On Fri, 2023-10-20 at 09:40 +0900, Koichi Murase wrote:
> To read a global variable, you can repeat `unset -v' until you reach
> the global variable in a command substitution and return the result
> through stdout. Since it is performed in a subshell, it is not
> destructive in the main-shell environment (If you don't like fork, I
> don't know the other non-destructive way). There is a case that this
> approach doesn't work: If any local variable of the same name in the
> function call stack has a readonly attribute, it cannot unset the
> local variable, so it is impossible to access the global variable
> anyway.
> If we assume that all the local variables of the same name are
> not readonly, one can detect the global variable by setting `declare
> -g -r var' in advance. When `unset -v' fails, it is expected to be
> the
> global variable.
Neat. And one could check before hand whether it is readonly already
and fail then.
> This is implemented in the following function:
>
> https://github.com/akinomyoga/ble.sh/blob/742cf2cce6792a9460d38e92f715beb9870a6ff3/src/util.sh#L3031-L3151
> You can use `ble/util/print-global-definitions varname' from inside a
> function to get the declaration of the variable. If you want to copy
> it to the current scope, you may simply run eval
> "$(ble/util/print-global-definitions varname)".
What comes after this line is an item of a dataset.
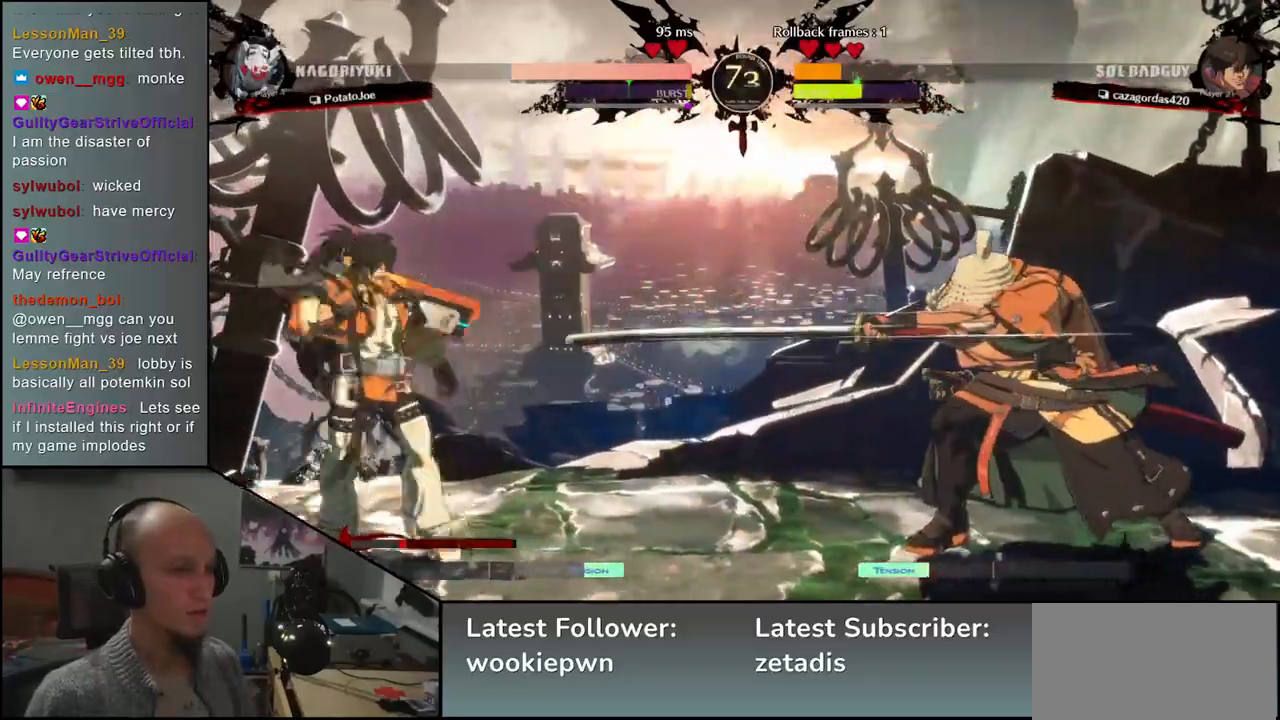
{"buttons": ["SQUARE"], "left_stick": "right", "events": [[117, "left_stick", "right"], [333, "left_stick", "down"], [400, "left_stick", "right"], [433, "SQUARE", "down"]]}
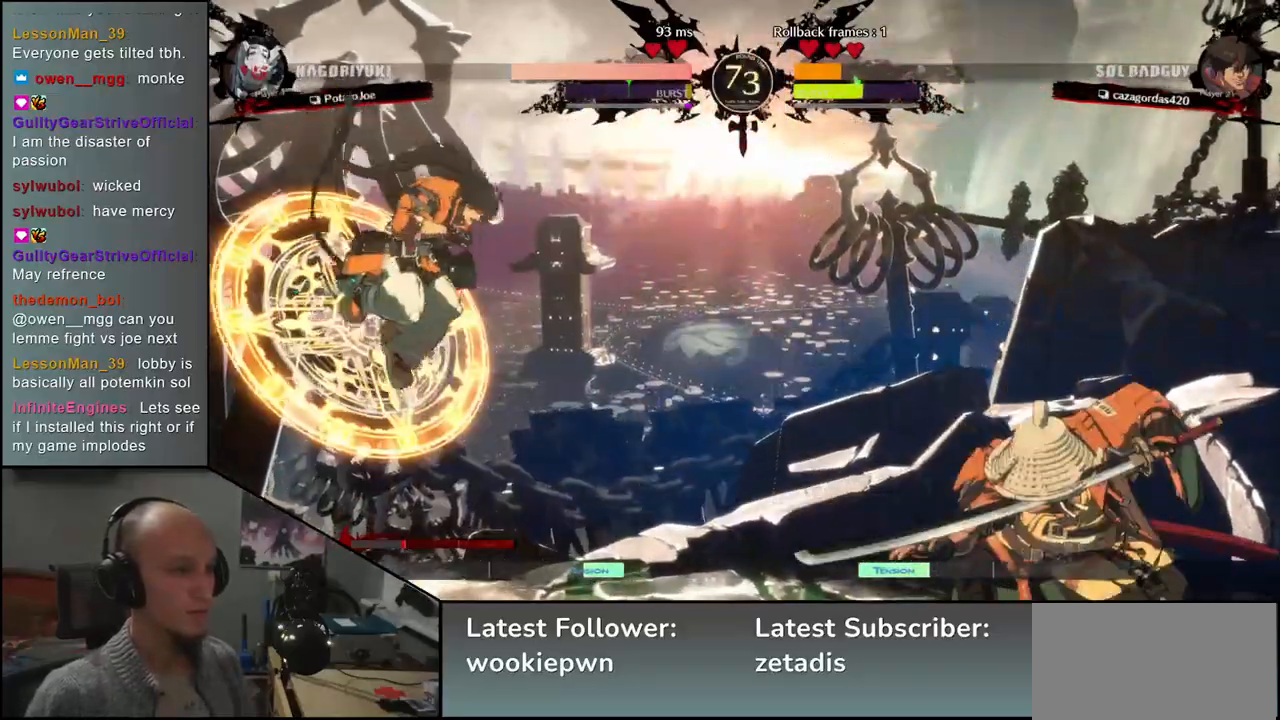
{"buttons": [], "left_stick": "center", "events": [[33, "left_stick", "center"], [50, "SQUARE", "up"], [433, "TRIANGLE", "down"], [500, "TRIANGLE", "up"]]}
Won't this fail if the value would end in newlines?
> > 2) Or at least find out, whether in a function, the variable is
> > actually from the global scope or not.
>
> In a subshell, you can set the readonly attribute to the currently
> visible variable and try to override it in a child function call. It
> fails if the variable is a global variable because a global readonly
> variable is not allowed to be hidden even by a local variable.
So that again requires, that the variable isn't already readonly?!
> It
> succeeds if the variable is local because a local readonly variable
> is
> allowed to be hidden by another local variable declared in a child
> function call.
Ah I see. That I didn't know.
Thanks :-)
Chris.